Kimmo Kaski

Kimmo Kaski

Position

Rutherford Visiting Fellow

Bio

Professor Kimmo Kaski finished his MSc (1973) and Licentiate in Technology (1977) degrees at Helsinki University of Technology in electrical and electronics engineering, then PhD (1981) at University of Oxford in theoretical physics. After this (1981 – 1984) he held a postdoctoral position at Temple University, Philadelphia, while spending time at the Universite de Geneve Switzerland and Forschung Centrum (earlier KFA) in Julich Germany.

In 1984 he became a university lecturer at Tampere University of Technology, Finland and became an adjunct professor at University of Jyväskylä, Finland and associate professor at Temple University, Philadelphia for 1986-1987, a full professor (microelectronics) at Tampere University of Technology, Tampere, Finland for 1987-1996, during which time (1992-1993) he acted as the Scientific Director of the Research Institute for Theoretical Physics at University of Helsinki and then in 1996 became a full professor (computational science) at Helsinki University of Technology which later (2010) transformed to Aalto University.
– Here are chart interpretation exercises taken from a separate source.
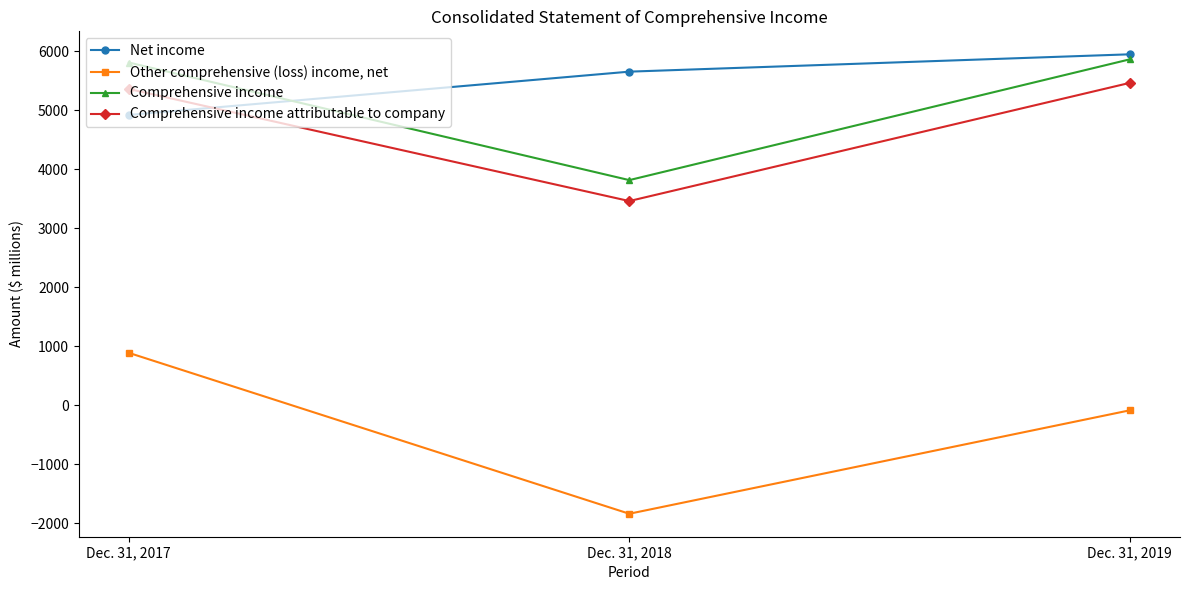

Reading left to right, what are all the values shown in this chart?

Net income: 4920	5654	5948
Other comprehensive (loss) income, net: 889	-1838	-85
Comprehensive income: 5809	3816	5863
Comprehensive income attributable to company: 5361	3461	5464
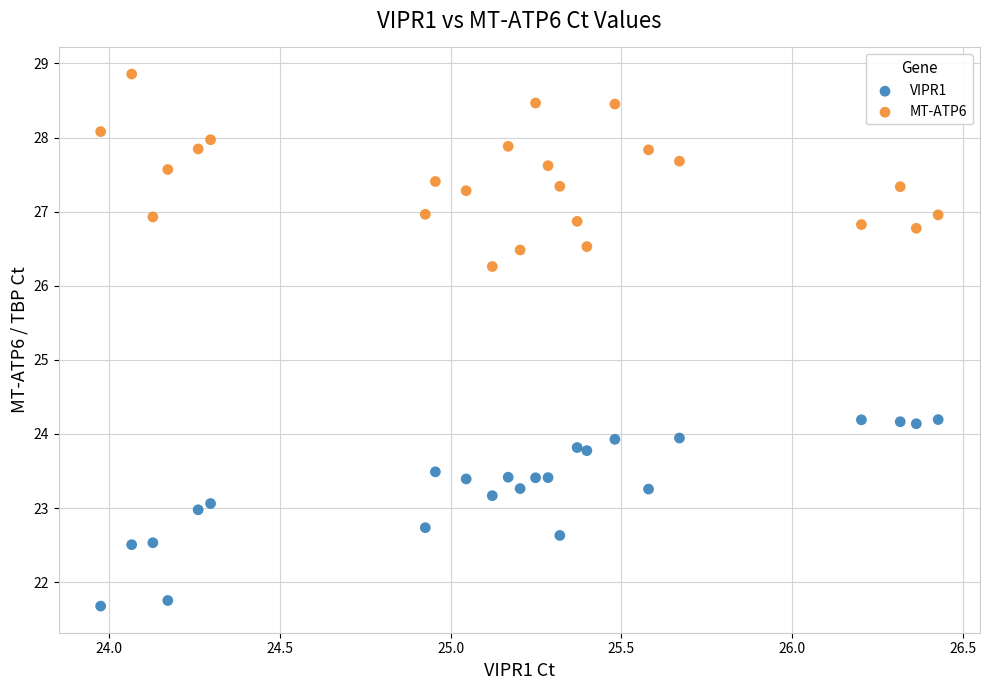

Which series reaches the minimum Y coordinate?

VIPR1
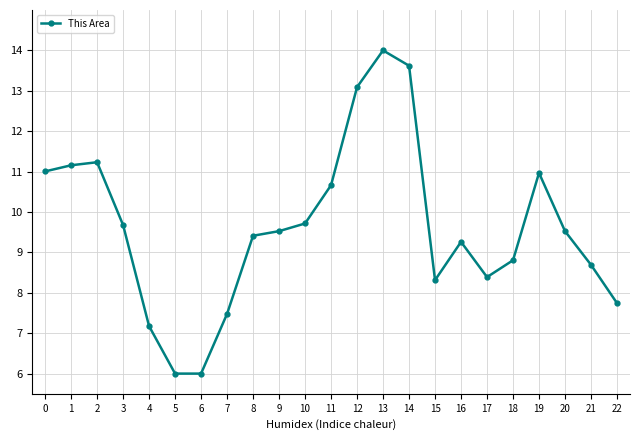

True or false: there are more than 2 points higher than both neighbors.

True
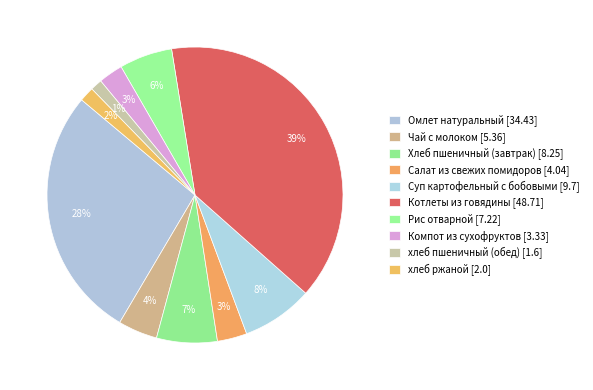

How many segments does this pie chart have?

10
Over the years he has held several visiting professorial positions at Oxford University, UNAM, Mexico, University of Southern Illinois, IL, USA, Northeastern University, Ma, USA, and The Tokyo University, Japan. His current research interests are in the complexity of physical, economic, social and information systems, computational and data science with a focus on social networks and human sociality, and digital data-driven health and wellbeing.

Research interests

Study of social network structure and dynamics through extensive data analytics of large-scale mobile phone communication dataset. This aims to understand the role of different communication channels in maintaining social relationships, by focusing on the dynamics, mutuality, and frequency of interactions between people; how the evolution and maintenance depends on past interactions and on the type of communication channels; and how it is influenced by the structure of the social network.

The aim is to get unprecedented insight into the correlations between the input conditions (emotional closeness, communication preferences, geo-localisation, language, gender, financial involvement, and time constraints) and the output (communication patterns, social engagement, and co-occurrence in offline and online space).

Guided by these data-driven discoveries of social network structures and micro-scale dynamics in them, the next step is modelling the dynamics of and on social networks by using agent-based models to study multi-layered social network formation including community or group formation to explore the plausible social mechanisms explaining their formation. This part of the study will also focus on investigating various spreading mechanisms including information diffusion and social contagion as well as co-evolutionary opinion formation where opinion spreading affects the structure of the network.